* WHAT YOU NEED TO DO
Copy the stretch of the records from the start through the line containing "Which series has the largest", including that line, with every line unchanged.

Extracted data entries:
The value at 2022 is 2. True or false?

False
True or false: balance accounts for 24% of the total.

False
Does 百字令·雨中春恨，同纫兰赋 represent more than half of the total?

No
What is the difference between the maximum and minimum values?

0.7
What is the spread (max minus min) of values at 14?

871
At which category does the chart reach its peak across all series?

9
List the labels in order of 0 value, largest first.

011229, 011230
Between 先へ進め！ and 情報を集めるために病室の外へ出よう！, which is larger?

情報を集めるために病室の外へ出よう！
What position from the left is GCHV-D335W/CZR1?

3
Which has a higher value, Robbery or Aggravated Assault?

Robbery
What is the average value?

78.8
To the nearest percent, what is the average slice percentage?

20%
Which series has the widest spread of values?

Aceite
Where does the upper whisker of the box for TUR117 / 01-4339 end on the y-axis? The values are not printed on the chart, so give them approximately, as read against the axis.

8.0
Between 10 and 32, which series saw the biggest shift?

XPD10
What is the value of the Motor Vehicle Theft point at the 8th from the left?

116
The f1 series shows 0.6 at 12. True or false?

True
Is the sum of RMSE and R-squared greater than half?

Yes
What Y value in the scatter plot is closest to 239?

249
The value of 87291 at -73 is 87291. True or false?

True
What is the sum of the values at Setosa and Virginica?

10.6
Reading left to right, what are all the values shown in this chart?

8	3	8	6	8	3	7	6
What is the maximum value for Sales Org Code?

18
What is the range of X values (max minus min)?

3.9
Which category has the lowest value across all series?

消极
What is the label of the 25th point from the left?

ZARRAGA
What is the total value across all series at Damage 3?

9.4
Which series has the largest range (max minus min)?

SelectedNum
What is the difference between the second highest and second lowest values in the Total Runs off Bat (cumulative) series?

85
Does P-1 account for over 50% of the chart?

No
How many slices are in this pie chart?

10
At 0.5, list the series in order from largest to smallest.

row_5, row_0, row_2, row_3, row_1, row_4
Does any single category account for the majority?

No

* FINISHED TASK
The value at 2022 is 2. True or false?

False
True or false: balance accounts for 24% of the total.

False
Does 百字令·雨中春恨，同纫兰赋 represent more than half of the total?

No
What is the difference between the maximum and minimum values?

0.7
What is the spread (max minus min) of values at 14?

871
At which category does the chart reach its peak across all series?

9
List the labels in order of 0 value, largest first.

011229, 011230
Between 先へ進め！ and 情報を集めるために病室の外へ出よう！, which is larger?

情報を集めるために病室の外へ出よう！
What position from the left is GCHV-D335W/CZR1?

3
Which has a higher value, Robbery or Aggravated Assault?

Robbery
What is the average value?

78.8
To the nearest percent, what is the average slice percentage?

20%
Which series has the widest spread of values?

Aceite
Where does the upper whisker of the box for TUR117 / 01-4339 end on the y-axis? The values are not printed on the chart, so give them approximately, as read against the axis.

8.0
Between 10 and 32, which series saw the biggest shift?

XPD10
What is the value of the Motor Vehicle Theft point at the 8th from the left?

116
The f1 series shows 0.6 at 12. True or false?

True
Is the sum of RMSE and R-squared greater than half?

Yes
What Y value in the scatter plot is closest to 239?

249
The value of 87291 at -73 is 87291. True or false?

True
What is the sum of the values at Setosa and Virginica?

10.6
Reading left to right, what are all the values shown in this chart?

8	3	8	6	8	3	7	6
What is the maximum value for Sales Org Code?

18
What is the range of X values (max minus min)?

3.9
Which category has the lowest value across all series?

消极
What is the label of the 25th point from the left?

ZARRAGA
What is the total value across all series at Damage 3?

9.4
Which series has the largest range (max minus min)?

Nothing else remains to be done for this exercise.